Но где тут демократизм? Не аристократическая ли пресыщенность заставляет нас эстетически наслаждаться религиозным смыслом драм чуждого нам народа. И жертвенник Дионису, будь он торжественно водружен в новом театре, не превратился ли бы он в символ величайшего кощунства над театром, над нами, над искусством, над священными верованиями благородного народа?
Слава Богу, эмблематические взывания к Дионису остаются далекой от жизни личной лирикой (о, какой глубокой и красивой) теоретиков нового театра. Но взывания эти ничего не нарушают. Храм остается Мариинским театром.
Роковое противоречие, в котором запутались новейшие теоретики театра, заключается в том, что, приглашая в театр как в храм, они забыли, что храм предполагает культ, а культ — имя Бога, т. е. религии. А пока имени этого у них нет, беспочвенны их попытки нового религиозного творчества. Не может быть речи о новом культе, родившемся на подмостках сцены, и менее всего о театре как храме, о драме как священнодействии. Священнодействие, когда еще у него нет цели, нет формы, есть внесение актерской позы в ту священную область духа, где горит надежда на творчество жизни. Если в современном театре и только театре актер является лишь актером, то тут в умалении роли актера, быть может, открывается большая свобода для него как творца данной роли. Жреческая тиара раздавила бы актера, если б не сумел он ее превратить в дурацкий колпак. Теперь, уходя в роль, актер соприкасается с теми прообразами жизненного творчества, которые волновали смутно и драматурга. Оставаясь актером для нас, он в себе предтеча чего-то иного, живого. А вот возведем мы его в трагическую жертву; самая жертвенность в отдаче себя прообразам будущей жизни обернется в нем в фальшь. И человек осквернится в актере.

(Записи набора данных)
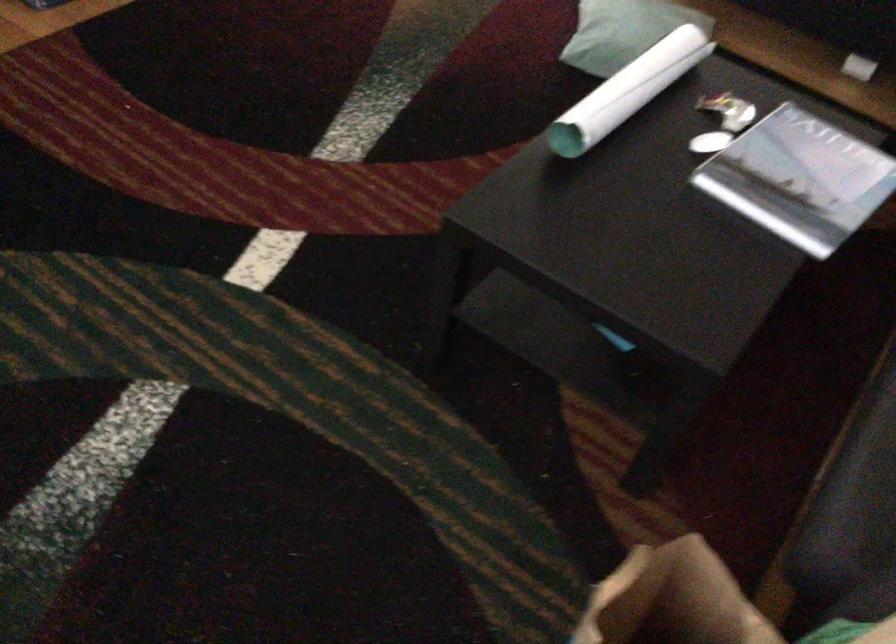
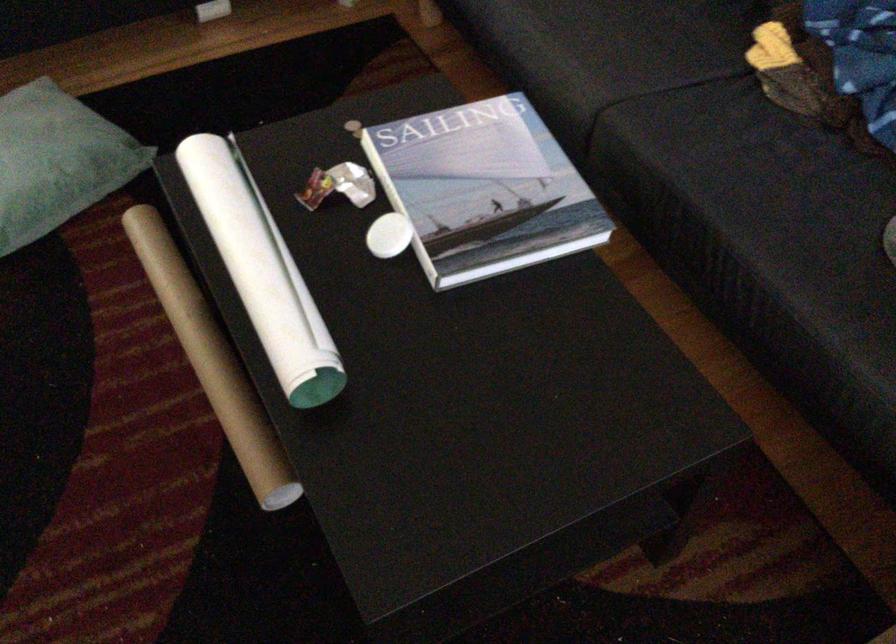
Locate, in the second image, the point that corresponds to point (705, 142) in the first image.

(389, 236)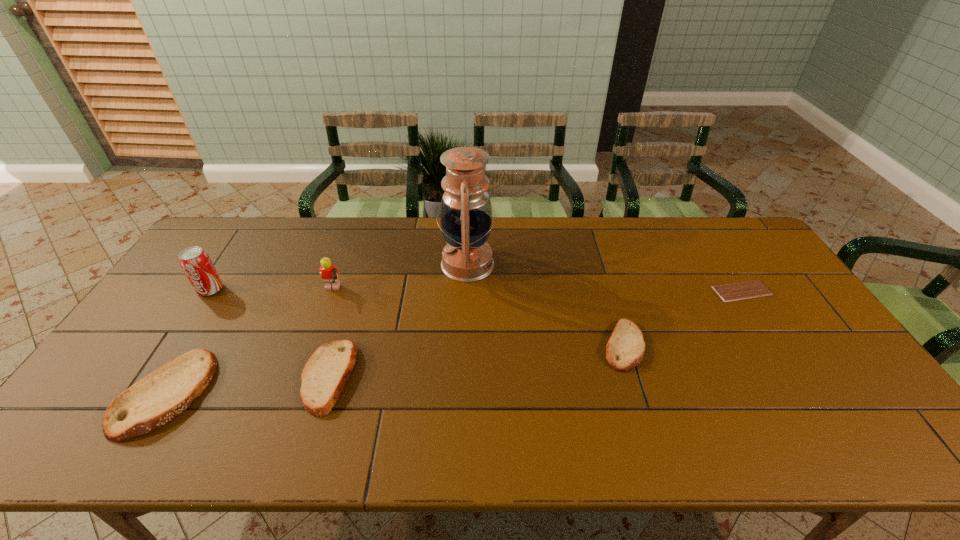
Find the location of a particular element. The width and height of the screenshot is (960, 540). empty space that is in between the fourth shortest object and the sixth shortest object is located at coordinates (188, 342).

Find the location of a particular element. vacant area that lies between the soda can and the second pita bread from left to right is located at coordinates (270, 333).

I want to click on free space between the tallest object and the rightmost object, so click(x=605, y=278).

Where is `blank region between the tallest object and the sixth tallest object`? Image resolution: width=960 pixels, height=540 pixels. blank region between the tallest object and the sixth tallest object is located at coordinates (545, 305).

Identify the location of free spot between the third tallest object and the second object from right to left. (477, 319).

This screenshot has width=960, height=540. I want to click on free space between the second pita bread from right to left and the second shortest object, so click(476, 361).

Identify the location of free spot between the tallest object and the third tallest object. Image resolution: width=960 pixels, height=540 pixels. coord(399,278).

The height and width of the screenshot is (540, 960). Find the location of `free space that is in between the chocolate bar and the third object from right to left`. free space that is in between the chocolate bar and the third object from right to left is located at coordinates (605, 278).

Locate an element on the screen. object identified as the third closest to the fifth object from left to right is located at coordinates (625, 348).

The height and width of the screenshot is (540, 960). I want to click on the second closest object to the soda can, so click(x=329, y=273).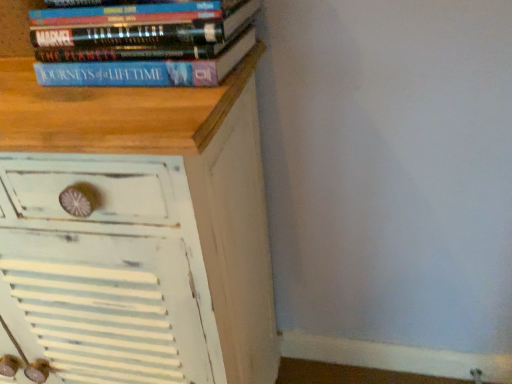
Identify the location of blue matte book at upper left. (144, 52).

This screenshot has height=384, width=512. What do you see at coordinates (144, 52) in the screenshot?
I see `blue matte book at upper left` at bounding box center [144, 52].

Locate an element on the screen. white distressed wood chest of drawers at upper left is located at coordinates (137, 231).

The width and height of the screenshot is (512, 384). What do you see at coordinates (137, 231) in the screenshot?
I see `white distressed wood chest of drawers at upper left` at bounding box center [137, 231].

Identify the location of blue matte book at upper left. (144, 52).

Looking at this image, based on their positions, is white distressed wood chest of drawers at upper left located to the left or right of blue matte book at upper left?

In the image, white distressed wood chest of drawers at upper left appears on the left side of blue matte book at upper left.

Does white distressed wood chest of drawers at upper left come behind blue matte book at upper left?

No, white distressed wood chest of drawers at upper left is closer to the viewer.

Considering the points (87, 344) and (206, 54), which point is behind, point (87, 344) or point (206, 54)?

Point (87, 344)

From the image's perspective, which one is positioned higher, white distressed wood chest of drawers at upper left or blue matte book at upper left?

blue matte book at upper left appears higher in the image.

From a real-world perspective, does white distressed wood chest of drawers at upper left sit lower than blue matte book at upper left?

Yes, from a real-world perspective, white distressed wood chest of drawers at upper left is under blue matte book at upper left.

Does white distressed wood chest of drawers at upper left have a greater width compared to blue matte book at upper left?

Indeed, white distressed wood chest of drawers at upper left has a greater width compared to blue matte book at upper left.

Is white distressed wood chest of drawers at upper left shorter than blue matte book at upper left?

Incorrect, the height of white distressed wood chest of drawers at upper left does not fall short of that of blue matte book at upper left.

Based on their sizes in the image, would you say white distressed wood chest of drawers at upper left is bigger or smaller than blue matte book at upper left?

In the image, white distressed wood chest of drawers at upper left appears to be larger than blue matte book at upper left.

Is white distressed wood chest of drawers at upper left spatially inside blue matte book at upper left, or outside of it?

The correct answer is: outside.

Is white distressed wood chest of drawers at upper left next to blue matte book at upper left and touching it?

white distressed wood chest of drawers at upper left and blue matte book at upper left are not in contact.

Could you tell me if white distressed wood chest of drawers at upper left is turned towards blue matte book at upper left?

No, white distressed wood chest of drawers at upper left is not turned towards blue matte book at upper left.

Measure the distance between white distressed wood chest of drawers at upper left and blue matte book at upper left.

They are 8.51 inches apart.

Image resolution: width=512 pixels, height=384 pixels. I want to click on the chest of drawers beneath the blue matte book at upper left (from a real-world perspective), so click(x=137, y=231).

Would you say blue matte book at upper left is to the left or to the right of white distressed wood chest of drawers at upper left in the picture?

In the image, blue matte book at upper left appears on the right side of white distressed wood chest of drawers at upper left.

Who is more distant, blue matte book at upper left or white distressed wood chest of drawers at upper left?

blue matte book at upper left is more distant.

Does point (205, 38) lie in front of point (67, 219)?

Yes.

Based on the photo, from the image's perspective, is blue matte book at upper left on top of white distressed wood chest of drawers at upper left?

Yes, from the image's perspective, blue matte book at upper left is on top of white distressed wood chest of drawers at upper left.

From a real-world perspective, who is located lower, blue matte book at upper left or white distressed wood chest of drawers at upper left?

white distressed wood chest of drawers at upper left is physically lower.

In terms of width, does blue matte book at upper left look wider or thinner when compared to white distressed wood chest of drawers at upper left?

Clearly, blue matte book at upper left has less width compared to white distressed wood chest of drawers at upper left.

Considering the relative sizes of blue matte book at upper left and white distressed wood chest of drawers at upper left in the image provided, is blue matte book at upper left shorter than white distressed wood chest of drawers at upper left?

Correct, blue matte book at upper left is not as tall as white distressed wood chest of drawers at upper left.

In terms of size, does blue matte book at upper left appear bigger or smaller than white distressed wood chest of drawers at upper left?

Clearly, blue matte book at upper left is smaller in size than white distressed wood chest of drawers at upper left.

Is blue matte book at upper left not inside white distressed wood chest of drawers at upper left?

That's correct, blue matte book at upper left is outside of white distressed wood chest of drawers at upper left.

Is blue matte book at upper left next to white distressed wood chest of drawers at upper left and touching it?

No.

Is blue matte book at upper left positioned with its back to white distressed wood chest of drawers at upper left?

→ No, blue matte book at upper left's orientation is not away from white distressed wood chest of drawers at upper left.

Measure the distance between blue matte book at upper left and white distressed wood chest of drawers at upper left.

The distance of blue matte book at upper left from white distressed wood chest of drawers at upper left is 8.51 inches.

Where is `book behind the white distressed wood chest of drawers at upper left`? The width and height of the screenshot is (512, 384). book behind the white distressed wood chest of drawers at upper left is located at coordinates (144, 52).

Locate an element on the screen. the chest of drawers that is below the blue matte book at upper left (from the image's perspective) is located at coordinates (137, 231).

At what (x,y) coordinates should I click in order to perform the action: click on the chest of drawers below the blue matte book at upper left (from a real-world perspective). Please return your answer as a coordinate pair (x, y). The height and width of the screenshot is (384, 512). Looking at the image, I should click on (137, 231).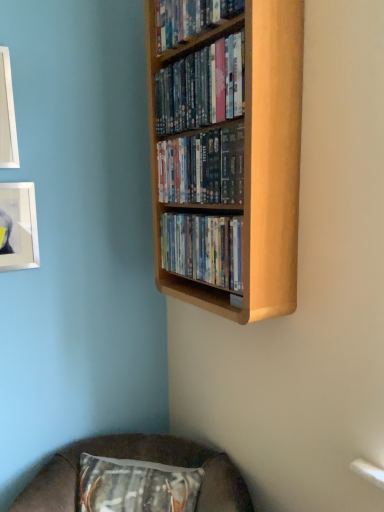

#### СПИСОК ЗАДАНИЙ:
1. Согласно тексту о новом театре, чем остается храм?
2. Переведите на английский язык предложение из текста о новом театре: «Жреческая тиара раздавила бы актера, если б не сумел он ее превратить в дурацкий колпак.»
3. Изложите содержание текста о новом театре в двух предложениях.
Строки для выполнения заданий не нужны.

#### ОТВЕТЫ ПО НОМЕРАМ:
1. Мариинским театром.

2. The priestly tiara would crush the actor if he were unable to turn it into a fool's cap.

3. Новейшие теоретики театра зовут в театр как в храм, но забывают, что храм предполагает культ, а культ предполагает имя Бога. Пока этого имени у них нет, их попытки нового религиозного творчества беспочвенны; актер же, оставаясь лишь актером, получает большую свободу как творец роли, а возведение его в трагическую жертву обернется в нем фальшью.